Heading south from Launceston the first stop-worthy village is reached after just 20 kilometres- Evandale. A strong theme of this drive is the heritage-classified, Georgian-style buildings that dominate the settlements you will drive through, and in this department, Evandale is an exemplary starting point. There are over 38 gracious buildings in the town, many of them on the tree-lined main street. A half day in the town is a good period to appreciate the diversity of heritage it contains, and will also allow you to take a stroll down the banks of the South Esk River. If you happen to be in town on a Sunday then you will be fortunate enough to experience the Evandale Markets, a great place to pick up a souvenir and some local fare.

Just a few kilometers south of Evandale is one of the best-preserved Georgian-style buildings in the country, Clarendon Homestead. Lying on the banks of the South Esk River it was built in 1838 for a wealthy wool and grain dealer, and besides the large porticoed main building, many farm buildings have been superbly maintained.

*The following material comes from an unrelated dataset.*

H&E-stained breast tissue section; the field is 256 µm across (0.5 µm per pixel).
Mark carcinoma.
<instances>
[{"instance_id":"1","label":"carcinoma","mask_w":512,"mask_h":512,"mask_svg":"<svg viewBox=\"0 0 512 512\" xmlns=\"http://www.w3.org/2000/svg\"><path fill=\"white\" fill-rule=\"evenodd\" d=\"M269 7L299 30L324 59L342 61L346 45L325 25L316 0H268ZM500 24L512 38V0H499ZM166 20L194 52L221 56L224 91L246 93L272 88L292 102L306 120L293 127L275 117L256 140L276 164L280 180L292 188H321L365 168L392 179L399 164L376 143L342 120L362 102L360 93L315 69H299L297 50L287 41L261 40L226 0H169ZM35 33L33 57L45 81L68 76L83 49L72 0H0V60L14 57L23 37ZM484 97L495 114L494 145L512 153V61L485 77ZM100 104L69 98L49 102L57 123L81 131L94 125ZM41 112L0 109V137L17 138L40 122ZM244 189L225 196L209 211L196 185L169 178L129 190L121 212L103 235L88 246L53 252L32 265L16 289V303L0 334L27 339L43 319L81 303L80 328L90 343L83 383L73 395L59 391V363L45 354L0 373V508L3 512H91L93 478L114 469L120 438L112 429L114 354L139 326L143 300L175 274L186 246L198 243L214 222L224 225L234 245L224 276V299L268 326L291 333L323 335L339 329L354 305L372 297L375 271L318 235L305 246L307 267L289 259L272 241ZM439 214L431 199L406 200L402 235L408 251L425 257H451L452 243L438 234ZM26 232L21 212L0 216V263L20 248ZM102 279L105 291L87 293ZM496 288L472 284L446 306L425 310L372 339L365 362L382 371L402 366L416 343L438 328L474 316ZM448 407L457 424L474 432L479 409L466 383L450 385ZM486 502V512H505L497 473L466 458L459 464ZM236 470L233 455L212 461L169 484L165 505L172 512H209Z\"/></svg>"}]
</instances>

Its beautiful gardens are great for a picnic or a long walk, and if you find you have some extra time on your hands then pay a visit to the nearby township of Nile. This collection of heritage buildings on the banks of the River Nile is most notable for the impressive tower of St Peters Church, which was built in 1839.

There is an interesting story about the Racecourse Hotel in the next town south, Longford. In this hotel, a thieving woman who stole two gold sovereigns from a pair of farmhands was tracked down by them and murdered for her crime. A dark piece of history that should not be allowed to detract from the beauty of the town, but rather add to its rich heritage. The most striking thing about Longford is not the Racecourse Hotel, it is the Brickenden National Estate. This is a historic working farm that has been owned and run by the same family for over two hundred years. With seven miles of river frontage, it is a popular destination for trout fishermen, and bushwalkers love making their way through the thick and lush bush that covers most of the estate. Speaking of trout fishing, the nearby town of Cresswell is seen as the trout capital of Tasmania because its waterways run thick with the popular sport fish. Every August the Annual Tasmanian Trout Exposition of Australia takes place, so if you are keen on your angling then coincide your motorhome adventure down the heritage highway with this large festival.

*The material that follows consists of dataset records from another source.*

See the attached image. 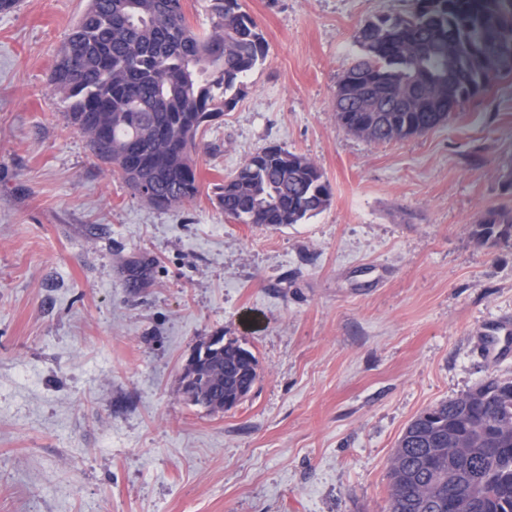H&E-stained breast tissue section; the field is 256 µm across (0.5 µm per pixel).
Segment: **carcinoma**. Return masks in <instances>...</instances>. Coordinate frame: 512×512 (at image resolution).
<instances>
[{
    "label": "carcinoma",
    "instance_id": "cac0c4a2",
    "mask_svg": "<svg viewBox=\"0 0 512 512\" xmlns=\"http://www.w3.org/2000/svg\"><path fill=\"white\" fill-rule=\"evenodd\" d=\"M211 32L182 0H89L51 76L68 123L125 183L153 180L145 202L181 207L199 192L200 131L232 108L267 42L239 0H209ZM361 56L337 84L336 121L370 143L440 126L512 75V0H418L413 13L366 22ZM224 215L278 228L323 212L332 190L304 155L268 146L215 185ZM472 235L512 247V206L480 213ZM235 398L259 379L252 352L228 345L197 370ZM389 512H512V380L490 377L420 413L390 466Z\"/></svg>",
    "mask_w": 512,
    "mask_h": 512
}]
</instances>
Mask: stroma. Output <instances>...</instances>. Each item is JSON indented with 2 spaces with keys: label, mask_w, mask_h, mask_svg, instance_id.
Masks as SVG:
<instances>
[{
  "label": "stroma",
  "mask_w": 512,
  "mask_h": 512,
  "mask_svg": "<svg viewBox=\"0 0 512 512\" xmlns=\"http://www.w3.org/2000/svg\"><path fill=\"white\" fill-rule=\"evenodd\" d=\"M268 55L198 135L197 196L159 210L95 163L48 81L88 0L0 13V512H388L406 426L512 355V76L444 125L374 144L336 121L359 28L416 0H240ZM269 145L323 171L301 224L228 221L214 187ZM146 266L129 287L126 265ZM221 335L260 379L234 410L181 394ZM472 235L491 246L512 247V206L500 205L482 211L472 224Z\"/></svg>",
  "instance_id": "1"
}]
</instances>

The next town as you head southwards is considered the historical heart of Tasmania, and there are over one hundred buildings in the town that exceed a century in age. Stop and savor the many attractions in the town, which are spearheaded by the Convict Brick Trail. This trail is dedicated to the nearly 200 000 convicts that came to Australia over 100 years. Each brick is dedicated to a convict and has their name, their birth and death dates, and a bit of information about them. Another popular spot to visit is the Fox Hunters Return, a pub that has been serving the public since 1840. Don’t miss The Grange either, a large manor-style building standing in the center of town.

Continuing south, Oatlands is worth a look because of the large collection of colonial sandstone buildings it is home to (the largest number in a village environment in Australia). Walking down the main street is like stepping back in time – there are over 87 sandstone buildings on the street alone and a total of 138 in the town boundaries. From Oatlands, it is a leisurely 79 kilometers down to Hobart. You can complete this in one hit, or if you have time call into Pontville. 35 kilometers north of Hobart, this was once an important stopping point and one of the main suppliers of stone to Tassy. Today it is another quiet town on the Heritage Highway, remarkable for the vestiges of its past rather than for any importance it has today or in the future.

And then it’s on to Hobart. With the spell-binding Mt Wellington dominating the skyline here you can see Hobart as the cherry on the cake of your journey, a journey whose short distance takes in a great deal of the past and gives a stunning portrayal of the Tasmanian countryside. You can’t go wrong with this campervan trip.